Latest revision as of 05:09, 28 October 2013


Modeling Notebook

65,000 cells per well were seeded. 24 h before transfection.
The cells had been transfected at 21:30 h.

Figure 1: Transfection Scheme
Cells were transfected with dCas9-VP16 (transfection one) and as a control with reporter plasmid and junk DNA (transfection two). For repression dCas9-KRAB, trans-activator and SEAP reporter plasmid were transfected (transfection 3). As control reporter and transactivator only was transfected (transfection 4).

To generate time dependent data, one well was treated every 6 h.

t0= 01:30
t1= 07:30
t2= 13:30
t3= 19:30
t4= 01:30
t5= 07:50
t6= 13:30


Every timepoint the supernatant was taken for SEAP measurement and the cells were lysated with RIPA buffer for quantitative western blotting.
The standard western blot procedure was done with 20 µl of the cell lysates.
For quantification of the western blot data, a dot blot was done. A serial dilution of anti-HA (200ng/µl)was prepared.

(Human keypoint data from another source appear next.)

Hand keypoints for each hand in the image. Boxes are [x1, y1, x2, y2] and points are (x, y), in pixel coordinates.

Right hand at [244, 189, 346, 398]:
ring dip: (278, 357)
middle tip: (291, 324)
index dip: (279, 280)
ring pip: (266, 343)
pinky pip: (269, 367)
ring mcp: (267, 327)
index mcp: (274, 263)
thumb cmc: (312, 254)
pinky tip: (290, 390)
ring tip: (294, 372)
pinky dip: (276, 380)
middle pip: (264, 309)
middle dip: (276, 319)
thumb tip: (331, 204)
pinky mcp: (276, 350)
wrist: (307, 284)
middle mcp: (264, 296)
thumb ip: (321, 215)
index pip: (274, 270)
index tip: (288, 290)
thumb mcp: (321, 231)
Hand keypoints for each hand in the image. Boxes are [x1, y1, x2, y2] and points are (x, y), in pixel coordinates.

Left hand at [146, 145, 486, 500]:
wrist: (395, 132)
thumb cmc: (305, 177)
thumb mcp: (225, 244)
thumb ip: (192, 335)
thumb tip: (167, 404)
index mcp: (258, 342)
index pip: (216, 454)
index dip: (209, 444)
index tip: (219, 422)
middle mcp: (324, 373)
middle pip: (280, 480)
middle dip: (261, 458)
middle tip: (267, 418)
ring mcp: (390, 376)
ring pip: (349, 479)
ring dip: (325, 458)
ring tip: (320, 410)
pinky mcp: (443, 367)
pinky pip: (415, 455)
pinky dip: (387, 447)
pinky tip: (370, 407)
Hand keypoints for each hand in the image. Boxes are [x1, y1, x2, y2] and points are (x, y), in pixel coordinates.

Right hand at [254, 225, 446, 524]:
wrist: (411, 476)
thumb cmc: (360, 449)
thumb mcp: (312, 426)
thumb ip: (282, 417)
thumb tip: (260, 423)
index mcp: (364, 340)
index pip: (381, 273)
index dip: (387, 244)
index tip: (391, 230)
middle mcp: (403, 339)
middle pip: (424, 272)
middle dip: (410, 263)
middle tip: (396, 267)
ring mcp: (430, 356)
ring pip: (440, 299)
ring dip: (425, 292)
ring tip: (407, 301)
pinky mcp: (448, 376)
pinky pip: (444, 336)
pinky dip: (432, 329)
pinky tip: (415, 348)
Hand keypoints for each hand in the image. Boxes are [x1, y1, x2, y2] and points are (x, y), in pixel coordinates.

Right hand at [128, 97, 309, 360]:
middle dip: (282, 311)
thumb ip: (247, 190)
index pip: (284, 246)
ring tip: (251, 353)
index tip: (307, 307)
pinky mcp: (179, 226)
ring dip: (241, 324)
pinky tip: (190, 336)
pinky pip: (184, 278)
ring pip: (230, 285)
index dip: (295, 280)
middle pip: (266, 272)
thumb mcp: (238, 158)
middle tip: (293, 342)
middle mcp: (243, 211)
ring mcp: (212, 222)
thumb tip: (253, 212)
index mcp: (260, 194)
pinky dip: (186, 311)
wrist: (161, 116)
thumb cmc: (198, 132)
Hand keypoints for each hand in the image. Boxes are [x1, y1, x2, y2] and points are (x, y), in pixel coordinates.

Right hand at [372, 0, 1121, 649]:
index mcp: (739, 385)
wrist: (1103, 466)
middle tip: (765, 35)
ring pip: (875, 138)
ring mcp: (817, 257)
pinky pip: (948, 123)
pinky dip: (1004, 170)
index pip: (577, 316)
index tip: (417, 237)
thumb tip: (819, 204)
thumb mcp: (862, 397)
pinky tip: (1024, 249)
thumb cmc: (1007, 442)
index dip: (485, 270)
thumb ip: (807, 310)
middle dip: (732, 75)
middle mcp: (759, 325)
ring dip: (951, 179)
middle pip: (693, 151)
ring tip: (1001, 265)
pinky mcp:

1:100, 1:200, 1:400, 1:800, 1:1600, 1:3200, 1:6400

After PVDF-membrane activation in methanol and a short incubation in tranfer buffer, 2 µl of each dilution have been dropped onto the membrane. After that the membrane was incubated at room temerature (1h) for drying.
The detection with the secondary anti-body was done similar to the treatment of the dCas9 blots.

Results

Figure 2: Western Blot
The dCas9 fusion protein possesses a HA-tag and could so be detected with an anti-HA antibody. The first two blots show dCas9-KRAB. The particular timepoints are labelled above the band. The same pertains for the two dCas9-VP16 blots. As negative control (c), the lysate of timepoint 6 of transfection 3 and 4 has been used.
Figure 3: Dot Blot
The dots are labelled with their dilution rate. Only the labelled dots were used for quanitfication. The blots of the first line have been illuminated under the same conditions as the dCas9-KRAB blots, the one of the second line under conditions as the dCas9-VP16 blots.

For the quatification, the dot intensity has been analysed with Image J. The data was used to generate a calibration curve. The intesities of the dCas9 bands were compared with the calibration curve, so that the amount of dCas9 per band could be defined.